Excerpted text:

# # #

The tree part may be irrelevant, though maybe if I return different values from my function, I could build it in a different way.

func main {
    tree := treeprint.New()
    recurseTreeFetching(fetcher, tree, *issueID)
    fmt.Println(tree.String())
}

func recurseTreeFetching(fetcher Fetcher, tree treeprint.Tree, issueID string) {
    issues := fetcher.fetchIssues(issueID)
    if len(issues) == 0 {
        return
    }
    for i := 0; i < len(issues); i++ {
        currIssueID := issues[i].Key
        currBranch := tree.AddBranch(currIssueID)
        recurseTreeFetching(fetcher, currBranch, currIssueID)
    }
}

This works, but it's pretty slow. I've looked at answers like this: /recursive-goroutines-what-is-the-neatest-way-to-tell-go-to-stop-reading-from-ch, but I'm struggling to get it to work.

# # #

List of tasks:
A: Reproduce the forum post word for word, starting at "fmt.Println(tree.String())" and ending at "issues := fetcher.fetchIssues(issueID)".
B: Answer these about the forum post:
(i) Which package's New function creates the tree in main?
(ii) What does recurseTreeFetching do when the fetched issues have length zero?
(iii) What problem does the writer report with the code that works?

Recorded data:
# # #

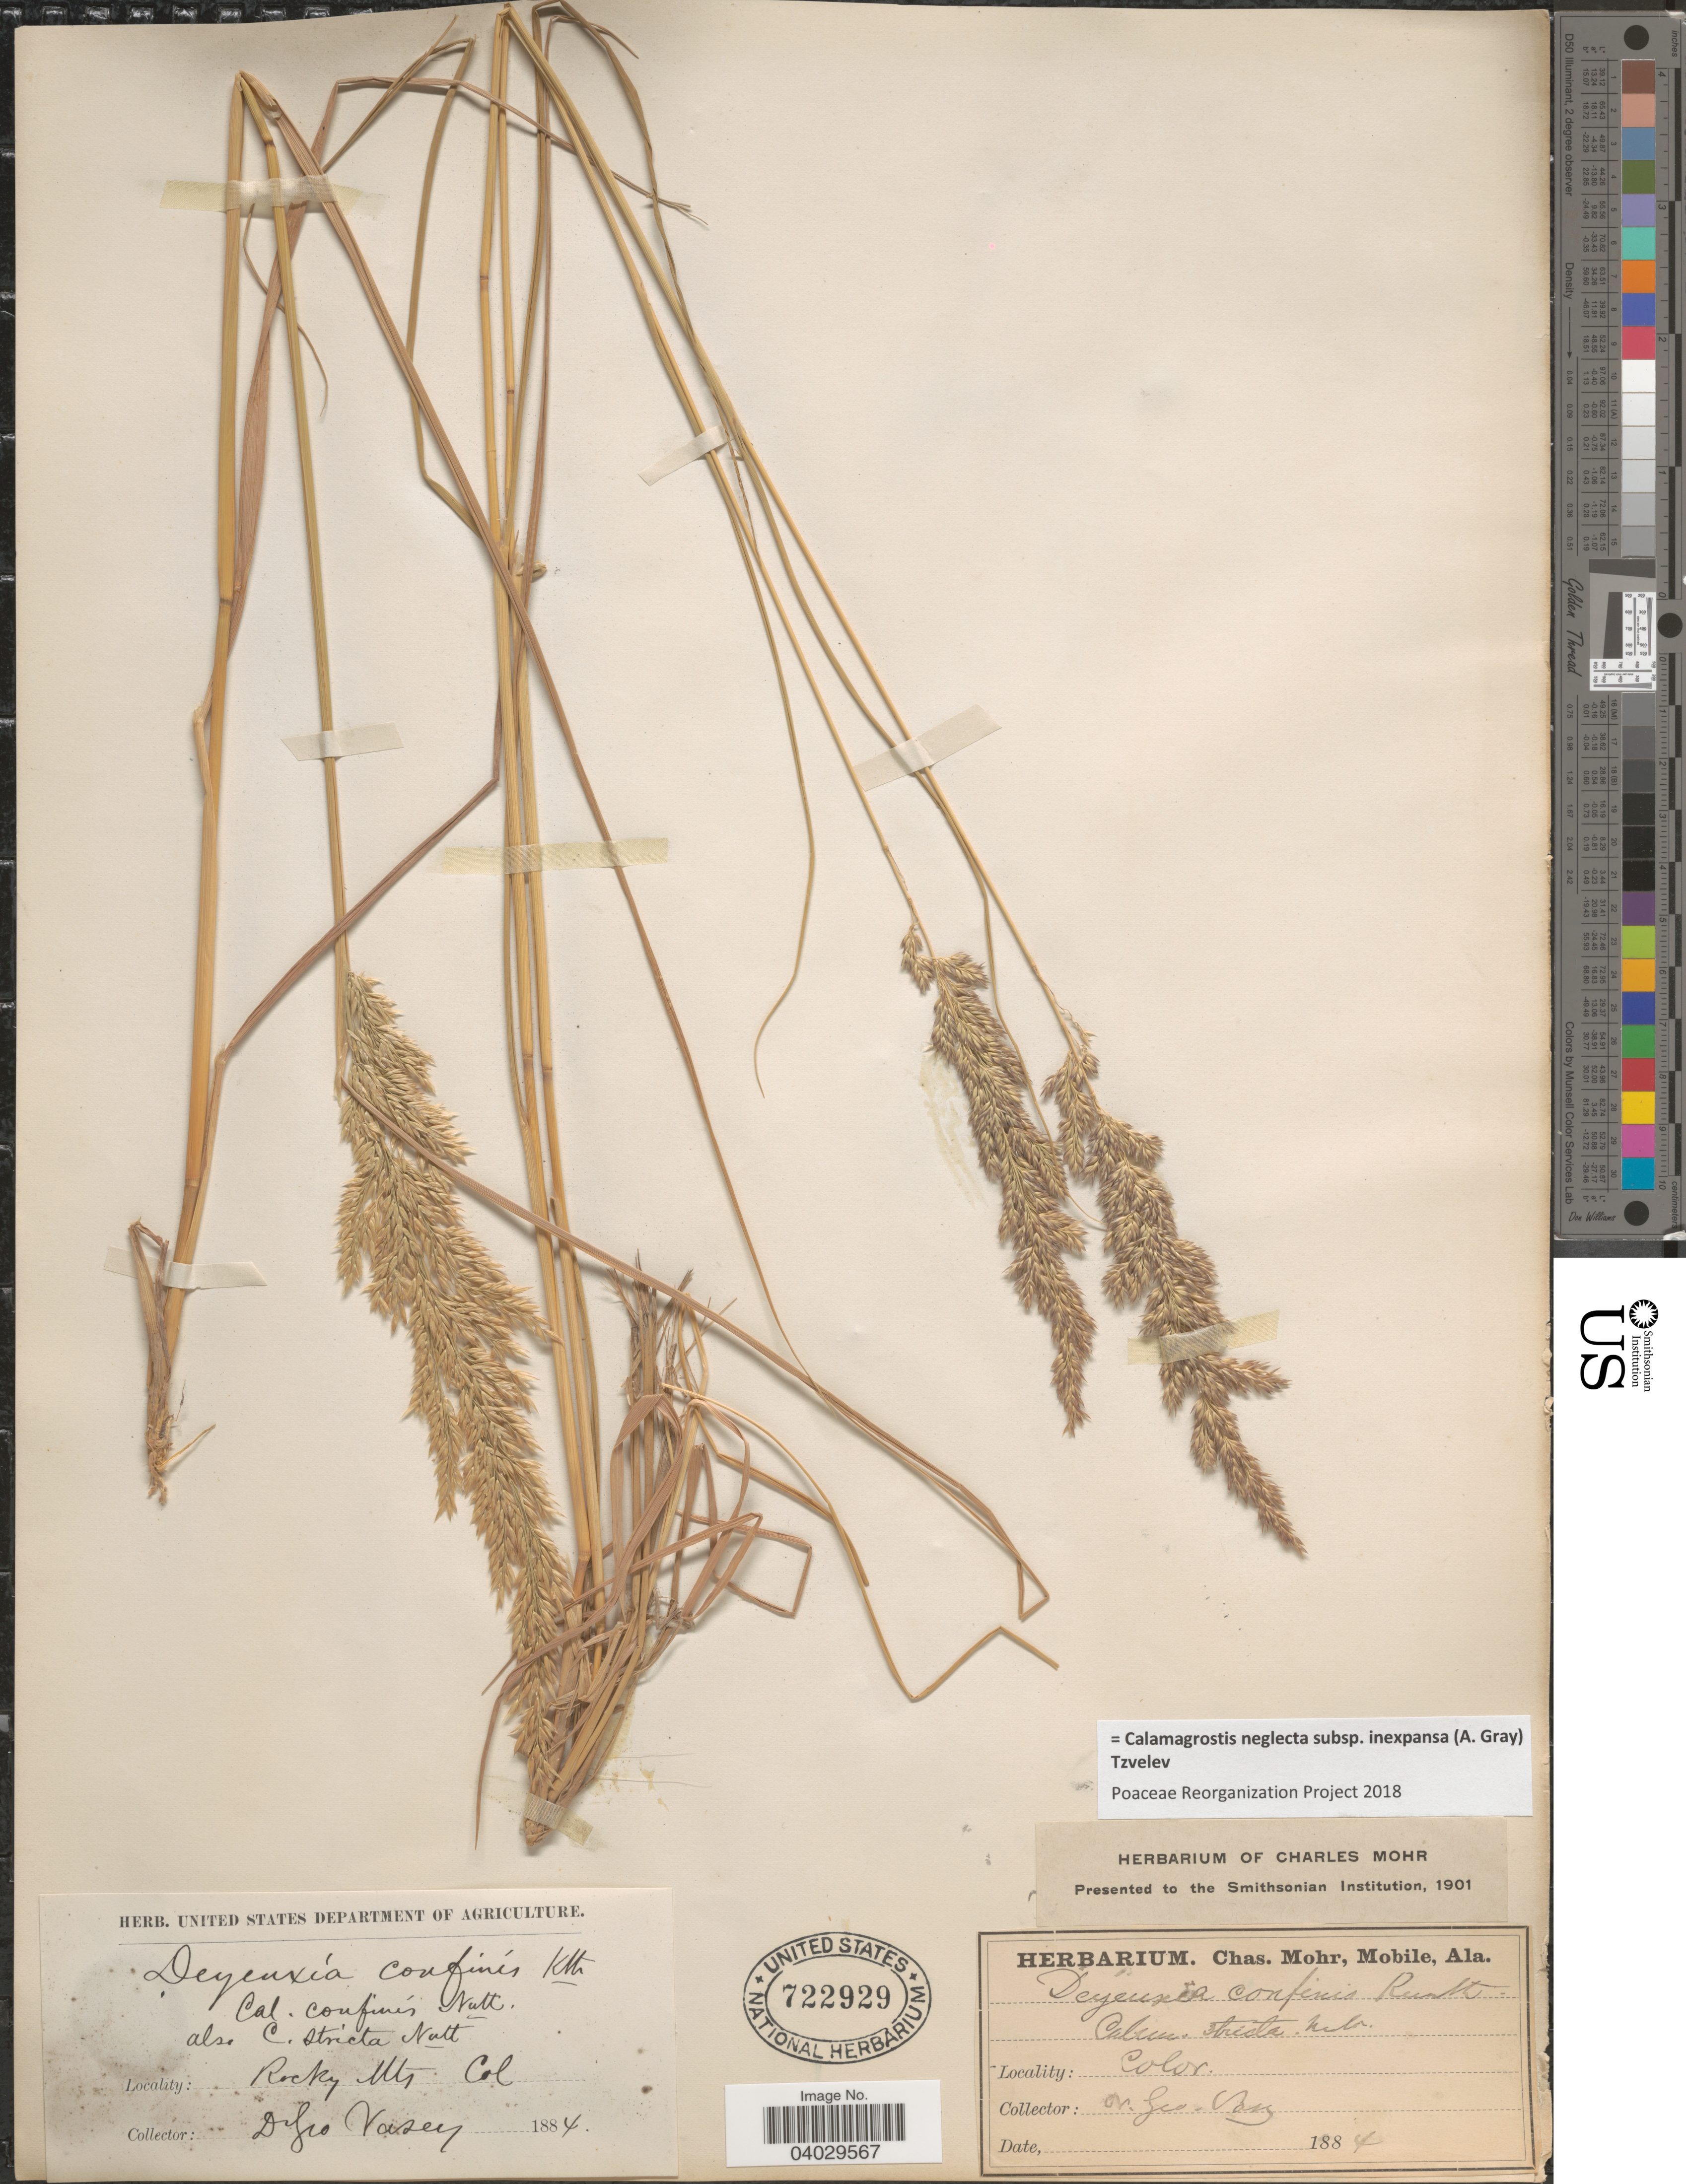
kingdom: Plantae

# # #

Full solutions:
A:
fmt.Println(tree.String())
}

func recurseTreeFetching(fetcher Fetcher, tree treeprint.Tree, issueID string) {
    issues := fetcher.fetchIssues(issueID)

B:
(i) treeprint
(ii) It returns.
(iii) It's pretty slow.